Overview of Query Processing

Overview of Query Processing

The great majority of connections with the DBMS follow the path on the left side of following figure. A user or an application program starts some action that does not affect the diagram of the database, but may affect the content of the database (if the action is a modification command) or will extract data from the database (if the action is a query). Remember from "The Evolution of Database Systems" that the language in which these commands are expressed is called a data-manipulation language (DML) or somewhat colloquially a query language. There are many data-manipulation languages available, but SQL, which was mentioned in "Relational Database Systems" example, is by far the most commonly used. DML statements are handled by two separate subsystems, as follows.

Overview of Query Processing

Answering The Query:

The query is parsed and optimized by a query compiler. The resulting query plan, or sequence of actions the DBMS will perform to answer the query, is passed to the execution engine. The execution engine issues a sequence of requests for small pieces of data, typically records or tuples of a relation, to a resource manager that knows about data files (holding relations), the format and size of records in those  files, and index  files, which help find elements of data files quickly.

The requests for data are translated into pages and these requests are passed to the buffer manager.

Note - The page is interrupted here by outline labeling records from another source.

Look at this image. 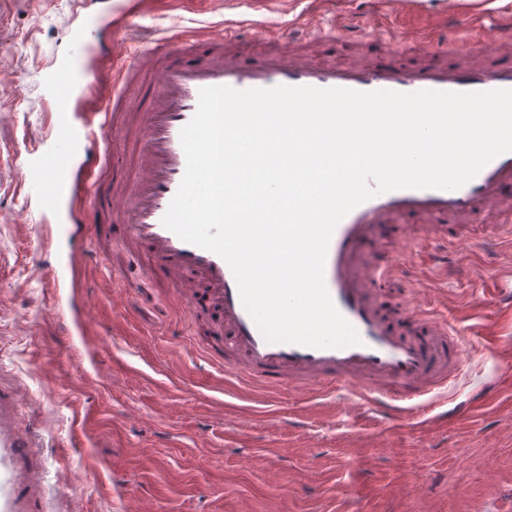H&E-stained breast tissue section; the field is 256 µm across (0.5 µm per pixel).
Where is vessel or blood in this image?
<instances>
[{"label": "vessel or blood", "instance_id": "1", "mask_svg": "<svg viewBox=\"0 0 512 512\" xmlns=\"http://www.w3.org/2000/svg\"><path fill=\"white\" fill-rule=\"evenodd\" d=\"M102 2V9L84 13L65 53L43 76V98L57 102L60 89H67V110L54 112L53 129L16 167L25 201L37 204L57 242L99 239L107 219H119L120 238L144 249L147 278L167 288L185 310H196L203 297L219 312L224 334L212 342L224 347L225 377L241 387L266 394L285 386L325 395L344 391L360 396L388 422L434 410L435 391L447 388L461 369L467 338L449 318L409 301L402 306V323H395L381 309L376 290L385 278L405 274L399 249L390 247L372 259L365 245L382 225L406 220L421 225L426 241L441 245V262L452 260V246L481 245L488 233L512 225V152L496 157L460 189L383 193L339 222L328 247L325 280L335 306L360 337L359 344L339 349L267 342L244 308L228 264L181 240L162 218L185 173L180 131L196 111L201 88L512 89V57L493 54L495 35L503 30L499 20L489 18L474 30L459 26L449 34L447 48L410 66L397 63L393 45L355 63L336 64L309 60L272 42L247 57L196 47L184 30L167 34L138 52L155 63L159 91L140 113L139 133L129 142L113 121L122 87L113 85L111 97L102 98L89 78L96 58L106 52L100 33L112 24V0ZM265 30L255 20H232L224 24V40L238 42L246 32L260 40ZM121 144L132 151L136 171L116 180L111 157ZM79 271L75 254L63 251L40 274L55 287L75 290ZM19 446L0 414L1 468L10 467Z\"/></svg>", "mask_w": 512, "mask_h": 512}]
</instances>
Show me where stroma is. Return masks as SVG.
<instances>
[{
  "mask_svg": "<svg viewBox=\"0 0 512 512\" xmlns=\"http://www.w3.org/2000/svg\"><path fill=\"white\" fill-rule=\"evenodd\" d=\"M311 0H115L111 53L101 82L124 72L141 45L186 27L220 31L225 16L259 13L270 40L302 46L315 61L354 62L380 48L387 27L420 53L421 31L444 38L449 25L512 18V0H427L392 15L385 0H323L325 21L362 19L355 38L325 40L288 32ZM90 0H0V152L25 131L45 130L49 103L40 76L62 54ZM37 207H24L16 172L0 163V408L15 420L23 447L13 460L19 512H512V311L483 309L484 294L512 291V242L458 248V267L435 266L415 223L387 224L368 242L378 252L402 241L407 275L381 295L398 314L407 292L434 302L470 331L465 366L447 403L473 396L467 416L440 424L432 414L386 426L361 400L315 397L287 388L266 401L225 381L196 339L218 321L208 307L188 316L141 268L138 251L114 234L83 256L89 322L77 334L69 296L32 274L53 265L54 242ZM497 269L479 286L480 269ZM127 290H119L115 275ZM88 474L69 487L68 470Z\"/></svg>",
  "mask_w": 512,
  "mask_h": 512,
  "instance_id": "obj_1",
  "label": "stroma"
}]
</instances>
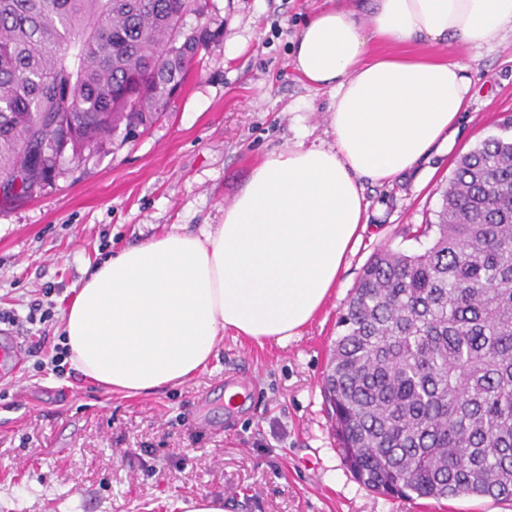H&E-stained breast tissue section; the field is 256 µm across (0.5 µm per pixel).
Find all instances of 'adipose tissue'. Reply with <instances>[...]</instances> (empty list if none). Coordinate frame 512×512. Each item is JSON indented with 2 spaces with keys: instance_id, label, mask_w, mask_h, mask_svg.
<instances>
[{
  "instance_id": "adipose-tissue-1",
  "label": "adipose tissue",
  "mask_w": 512,
  "mask_h": 512,
  "mask_svg": "<svg viewBox=\"0 0 512 512\" xmlns=\"http://www.w3.org/2000/svg\"><path fill=\"white\" fill-rule=\"evenodd\" d=\"M512 32V0H328L292 68L327 90L330 145L269 153L200 232L171 231L99 263L64 312L71 365L126 397L204 371L225 334L287 346L321 308L365 228L363 180L392 181L447 144L467 66L411 44L474 47ZM377 44L392 46L374 53Z\"/></svg>"
}]
</instances>
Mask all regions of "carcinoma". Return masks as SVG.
<instances>
[{
  "label": "carcinoma",
  "mask_w": 512,
  "mask_h": 512,
  "mask_svg": "<svg viewBox=\"0 0 512 512\" xmlns=\"http://www.w3.org/2000/svg\"><path fill=\"white\" fill-rule=\"evenodd\" d=\"M208 0H0V185L54 186L136 119L169 111ZM429 247L375 253L324 388L343 458L389 496L512 498V136L456 162Z\"/></svg>",
  "instance_id": "cac0c4a2"
}]
</instances>
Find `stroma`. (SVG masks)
<instances>
[{"instance_id": "35a3bbf8", "label": "stroma", "mask_w": 512, "mask_h": 512, "mask_svg": "<svg viewBox=\"0 0 512 512\" xmlns=\"http://www.w3.org/2000/svg\"><path fill=\"white\" fill-rule=\"evenodd\" d=\"M324 0H209L219 37L202 49L170 112L114 137L55 187L0 206V309L12 336L34 335L33 304L51 308L59 344L74 288L112 251L172 225L221 223L252 168L294 144H332L329 94L290 65L294 36ZM470 98L446 147L391 182L365 183L367 225L333 293L299 337L280 347L225 336L208 369L184 385L108 396L74 369L56 375L25 356L0 379V512H180L200 495L226 512H512V500L464 495L391 499L342 461L322 379L362 270L381 248L420 251L414 238L441 205L458 158L501 134L512 116V33L479 48L455 42ZM243 403L228 409L226 387Z\"/></svg>"}]
</instances>
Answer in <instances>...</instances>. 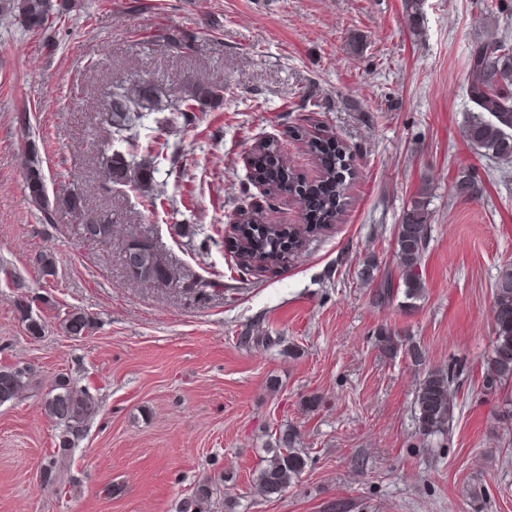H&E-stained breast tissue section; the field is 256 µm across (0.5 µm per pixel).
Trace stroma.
<instances>
[{"mask_svg": "<svg viewBox=\"0 0 512 512\" xmlns=\"http://www.w3.org/2000/svg\"><path fill=\"white\" fill-rule=\"evenodd\" d=\"M80 14L33 35L0 20V367L26 366L34 388L0 405V512H179L199 484L203 512H512V380L484 386L493 349L492 285L512 263V162L479 154L463 130L472 42L512 35L501 0H422L412 35L405 0H84ZM193 36L182 56L166 34ZM191 75L224 97L193 124L147 113L139 143L166 140L155 163L157 208L114 186L92 209L113 213L117 238L85 240L66 212L45 223L24 191L23 153L35 141L49 192L102 177L105 100L112 83L169 87ZM31 115L30 126L14 120ZM349 148L344 210L283 268L242 279L224 244L239 208L274 204L299 224L289 195L247 185L248 151L278 140L308 181L320 171L295 128ZM482 191L452 192L459 169ZM430 185L429 247L419 298L379 306L365 263L395 274L394 236L421 183ZM152 241L179 273L155 288L127 273L121 239ZM58 275L43 280L42 250ZM205 278L204 296L185 290ZM44 322L28 335L13 280ZM92 327L71 335L65 319ZM419 345L423 365L377 347L378 331ZM283 336L241 344L242 331ZM454 371L447 437L422 438L416 386ZM61 375L100 412L77 441L63 483L40 471L59 430L39 408ZM315 407H306L307 399ZM293 428L309 461L277 495L252 492L265 448Z\"/></svg>", "mask_w": 512, "mask_h": 512, "instance_id": "obj_1", "label": "stroma"}]
</instances>
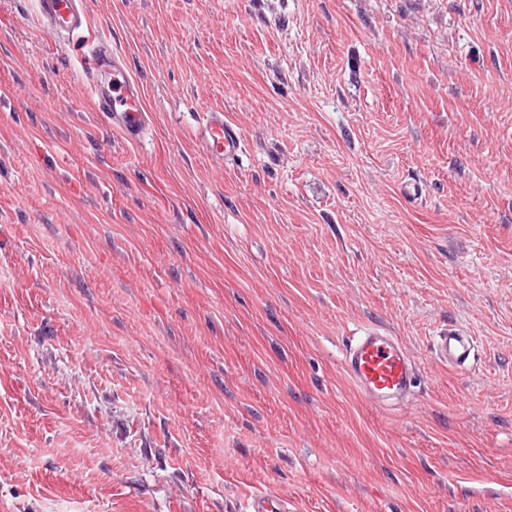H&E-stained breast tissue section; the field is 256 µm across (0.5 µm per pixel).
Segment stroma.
Segmentation results:
<instances>
[{"instance_id":"35a3bbf8","label":"stroma","mask_w":512,"mask_h":512,"mask_svg":"<svg viewBox=\"0 0 512 512\" xmlns=\"http://www.w3.org/2000/svg\"><path fill=\"white\" fill-rule=\"evenodd\" d=\"M85 6L138 144L0 0V512H512V0ZM375 327L415 363L396 410L342 368ZM203 115L202 147L207 154L234 159L243 152L244 137L239 128L224 119V112L207 110ZM433 349L441 362L453 368H461L469 362L474 346L467 336L448 329L437 336Z\"/></svg>"}]
</instances>
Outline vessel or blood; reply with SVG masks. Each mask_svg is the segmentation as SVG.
<instances>
[{"mask_svg":"<svg viewBox=\"0 0 512 512\" xmlns=\"http://www.w3.org/2000/svg\"><path fill=\"white\" fill-rule=\"evenodd\" d=\"M37 5L43 25L90 46L88 66L96 111L105 114L126 141L140 140L146 128L144 93L130 75L124 54L114 48L110 36L93 26L82 0H37ZM202 147L207 154L233 159L242 153L244 137L223 112L211 109L203 113ZM433 349L441 362L461 368L469 362L474 346L467 336L451 329L437 336ZM342 366L361 393L386 410L403 403L417 380L414 364L398 338L379 328L364 330L349 344Z\"/></svg>","mask_w":512,"mask_h":512,"instance_id":"obj_1","label":"vessel or blood"}]
</instances>
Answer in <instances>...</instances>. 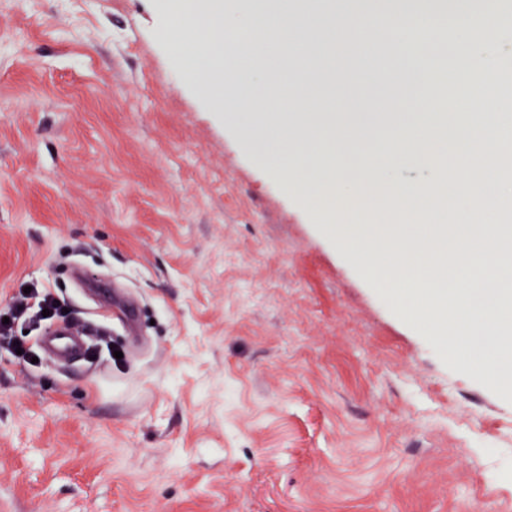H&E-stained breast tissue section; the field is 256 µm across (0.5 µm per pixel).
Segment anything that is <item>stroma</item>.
<instances>
[{"mask_svg":"<svg viewBox=\"0 0 512 512\" xmlns=\"http://www.w3.org/2000/svg\"><path fill=\"white\" fill-rule=\"evenodd\" d=\"M157 0H0V313L37 287L95 362L0 348V512H512V392L391 305L153 38ZM352 98L399 85L354 50ZM121 358H113V351Z\"/></svg>","mask_w":512,"mask_h":512,"instance_id":"1","label":"stroma"}]
</instances>
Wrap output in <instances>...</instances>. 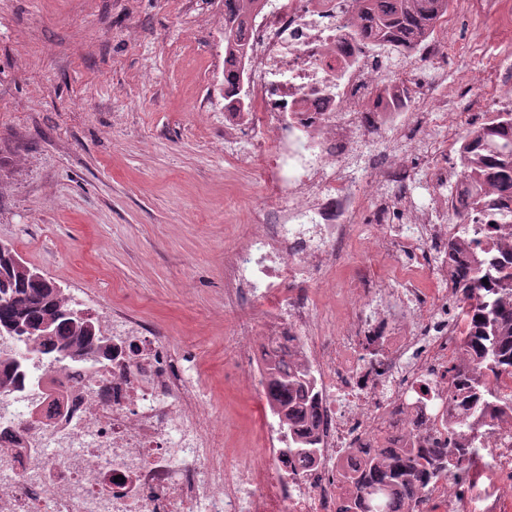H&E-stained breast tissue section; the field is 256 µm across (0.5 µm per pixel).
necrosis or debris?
Listing matches in <instances>:
<instances>
[{
  "mask_svg": "<svg viewBox=\"0 0 512 512\" xmlns=\"http://www.w3.org/2000/svg\"><path fill=\"white\" fill-rule=\"evenodd\" d=\"M476 21L498 14L494 39L512 50V0H460ZM356 0H264L247 24L248 55L241 82L251 98L246 112L224 115V142L249 134L246 163L265 187L244 246L225 265V298L262 302L260 326L242 321L236 349L262 364L264 336L298 347L319 379L320 463L305 466L283 455L279 421H265L261 461L234 464L212 445L217 428L188 400L184 382L169 369L159 336L112 329V363L104 368L39 363L32 373L48 392L0 398V512H337L343 489L337 467L351 468L366 452L428 447L446 423L448 362L461 326L448 313L446 244L457 232L448 199L387 219L389 202L368 188V174L411 197L415 172L386 157L385 134L407 122L427 126L433 97L448 121L459 101L442 61L447 42L420 41L421 85L382 82L370 41L353 46ZM403 100L402 112H376L365 99ZM371 210L378 244L407 257L388 288H353L355 309L344 331L317 336L321 315L311 283L344 257L342 243L355 219ZM425 269L434 283L426 294ZM374 307L376 318L360 317ZM44 420L32 422L34 411ZM508 480L495 483L483 512H512V422L486 438ZM417 512H472L451 480L429 484Z\"/></svg>",
  "mask_w": 512,
  "mask_h": 512,
  "instance_id": "necrosis-or-debris-1",
  "label": "necrosis or debris"
}]
</instances>
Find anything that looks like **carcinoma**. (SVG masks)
<instances>
[{
    "mask_svg": "<svg viewBox=\"0 0 512 512\" xmlns=\"http://www.w3.org/2000/svg\"><path fill=\"white\" fill-rule=\"evenodd\" d=\"M260 0H224V54L245 52L243 26L248 13ZM448 10V0H365L361 28L353 33L359 43L370 38L384 50L412 49ZM249 108L248 91L224 100V111ZM459 175L465 181L463 197L453 212L465 225L462 235L448 243L456 259L450 270L455 293L452 303L464 315L467 329L456 355L448 364V430L429 448H380L366 458L355 473L336 471V480L350 488L338 512H415L432 478L446 477L466 484L478 448L472 435L512 415V398L499 394V381L512 378V242L504 240L500 257L472 249L465 235L483 231V187L498 189L497 216L512 225V110L489 112L485 122L470 132L459 154ZM27 268L3 266L0 280V325L24 315L36 328L46 316L53 318L50 333L27 338L5 336L16 345L17 354L0 360V392H15L29 379L32 363L40 359L71 361L63 351L72 345L94 350L105 330L94 322L89 331L73 324L66 315L68 302L49 299L51 280L34 281ZM487 282H482V279ZM264 394L274 408L288 447L284 454L306 464L315 462L312 451L320 450L317 435L303 428L313 422L318 406V383L311 380L308 364L278 346L266 352Z\"/></svg>",
    "mask_w": 512,
    "mask_h": 512,
    "instance_id": "cac0c4a2",
    "label": "carcinoma"
}]
</instances>
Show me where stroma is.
<instances>
[{
	"label": "stroma",
	"instance_id": "35a3bbf8",
	"mask_svg": "<svg viewBox=\"0 0 512 512\" xmlns=\"http://www.w3.org/2000/svg\"><path fill=\"white\" fill-rule=\"evenodd\" d=\"M448 78L512 104V54L491 20L449 11ZM224 0H0V241L95 317L168 346L229 459L254 458L264 396L234 350L244 312L224 304V258L259 200L246 142L224 151ZM362 224L319 300L338 335L339 289L385 286L394 255Z\"/></svg>",
	"mask_w": 512,
	"mask_h": 512
}]
</instances>
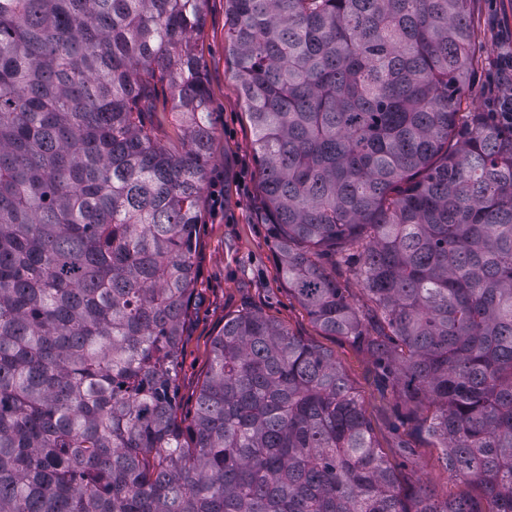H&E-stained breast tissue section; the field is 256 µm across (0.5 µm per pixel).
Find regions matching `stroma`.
I'll use <instances>...</instances> for the list:
<instances>
[{"label": "stroma", "instance_id": "35a3bbf8", "mask_svg": "<svg viewBox=\"0 0 512 512\" xmlns=\"http://www.w3.org/2000/svg\"><path fill=\"white\" fill-rule=\"evenodd\" d=\"M225 0H207L206 24L196 38L214 114L213 157L202 199L194 254L195 295L184 336L179 377V413L192 418L208 369L211 343L227 318L252 310L323 347L361 397L377 443L395 466L402 489L436 499L478 496V489L453 477L441 451L417 430L381 380L372 357L341 336H327L289 292L269 235L259 167L246 106L224 48ZM474 26L481 44L461 109L490 112L512 99V0H476ZM407 453H400L399 444Z\"/></svg>", "mask_w": 512, "mask_h": 512}]
</instances>
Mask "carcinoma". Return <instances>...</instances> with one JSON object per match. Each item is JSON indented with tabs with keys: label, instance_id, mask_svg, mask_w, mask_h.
Segmentation results:
<instances>
[{
	"label": "carcinoma",
	"instance_id": "carcinoma-1",
	"mask_svg": "<svg viewBox=\"0 0 512 512\" xmlns=\"http://www.w3.org/2000/svg\"><path fill=\"white\" fill-rule=\"evenodd\" d=\"M473 2L227 0L224 23L288 291L482 496L409 505L336 361L258 312L178 414L206 0H0V512H512V121L459 122ZM168 90L165 86H158L154 92V103L156 110L152 113V120L158 124L159 132L162 137H171L176 139L179 133V127L175 124L168 108ZM336 279L339 281L343 288H347V292L350 295L351 300L354 302L357 308L363 309L365 305V298L360 290L359 285L354 278L347 271V264L344 262H337L336 259Z\"/></svg>",
	"mask_w": 512,
	"mask_h": 512
}]
</instances>
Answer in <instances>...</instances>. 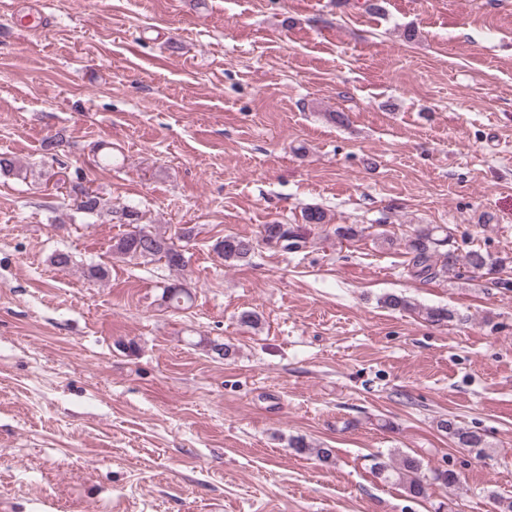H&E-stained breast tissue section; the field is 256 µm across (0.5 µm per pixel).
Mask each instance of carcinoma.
<instances>
[{
	"mask_svg": "<svg viewBox=\"0 0 512 512\" xmlns=\"http://www.w3.org/2000/svg\"><path fill=\"white\" fill-rule=\"evenodd\" d=\"M76 210L87 215L99 214L107 208L108 201L96 191L82 188L73 199ZM138 212L127 209L121 212L120 221L131 226V229L119 237L112 245V254L130 260L154 259L165 261L171 269L185 266L184 250L176 246L172 239L159 232H153L138 224ZM261 240L274 247L284 250L298 251L305 247L306 237L301 229L288 224H265L261 230ZM410 255L407 272L410 276L423 281L437 277L452 276L462 279L469 274L484 273L496 276L494 284L505 291H512V279L501 278L499 274L512 269V257L492 256L479 250H471L464 257H459L456 249L450 247V234L440 226L426 225L418 230L405 244ZM214 250L231 265L249 259L255 251L254 241L236 234H226L216 242ZM161 300L168 308L183 309L192 302L189 288L182 283H171L164 286ZM381 304L392 310L411 311L416 306L407 298L389 294L381 299ZM424 320L444 325L453 321L455 313L445 307H430L421 310ZM437 429L448 435L460 448L484 454L486 443L476 431L464 428L451 418L437 421ZM289 446L299 453L315 455L319 460L326 461L333 456L331 448H315L302 437L294 438ZM377 474L386 482L401 486L411 497L420 498L427 495L428 482L440 484L445 488H453L460 482L459 476L449 469H435L431 476L423 473L420 458L410 453L401 452L390 461L375 463Z\"/></svg>",
	"mask_w": 512,
	"mask_h": 512,
	"instance_id": "obj_1",
	"label": "carcinoma"
}]
</instances>
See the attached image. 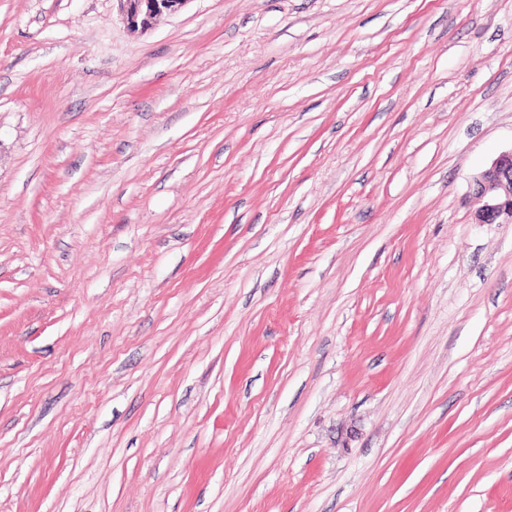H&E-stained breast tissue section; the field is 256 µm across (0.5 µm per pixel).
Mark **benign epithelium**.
<instances>
[{"label":"benign epithelium","instance_id":"obj_1","mask_svg":"<svg viewBox=\"0 0 512 512\" xmlns=\"http://www.w3.org/2000/svg\"><path fill=\"white\" fill-rule=\"evenodd\" d=\"M127 27L133 33L147 30L165 13L177 11L187 0H118ZM483 201L475 215L477 224L512 223V150L501 153L471 184Z\"/></svg>","mask_w":512,"mask_h":512}]
</instances>
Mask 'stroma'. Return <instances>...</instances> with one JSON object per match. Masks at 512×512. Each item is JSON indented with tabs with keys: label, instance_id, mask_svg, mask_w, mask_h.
Wrapping results in <instances>:
<instances>
[{
	"label": "stroma",
	"instance_id": "obj_1",
	"mask_svg": "<svg viewBox=\"0 0 512 512\" xmlns=\"http://www.w3.org/2000/svg\"><path fill=\"white\" fill-rule=\"evenodd\" d=\"M512 0H0V512H512ZM127 27L132 33H142L164 13L177 11L188 0H117ZM472 192L483 201L475 215L478 224L512 223V149L501 153L471 184Z\"/></svg>",
	"mask_w": 512,
	"mask_h": 512
}]
</instances>
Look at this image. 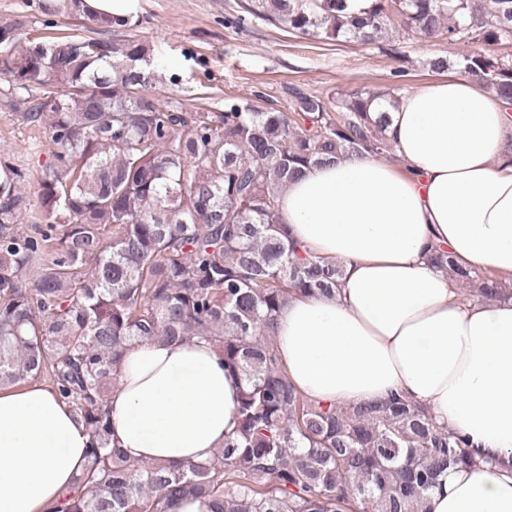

We shall discuss the role of the buffer manager in "Storage and Buffer Management", but briefly, its task is to bring appropriate portions of the data from secondary storage (disk, normally) where it is kept permanently, to main-memory buffers. Usually, the page or "disk block" is the unit of transfer between buffers and disk.

The buffer manager communicates with a storage manager to get data from disk. The storage manager might involve operating-system commands, but more typically, the DBMS issues commands directly to the disk controller.

Transaction Processing:

Queries and other DML actions are grouped into transactions, which are units that must be executed atomically and in isolation from one another. Often each query or modification action is a transaction by itself. In addition, the execution of transactions must be durable, meaning that the effect of any completed transaction must be preserved even if the system fails in some way right after completion of the transaction. We divide the transaction processor into two major parts:

1. A concurrency-control manager, or scheduler, responsible for assuring atomicity and isolation of transactions, and

2. A logging and recovery manager, responsible for the durability of transactions.

We shall consider these components further in "Transaction Processing"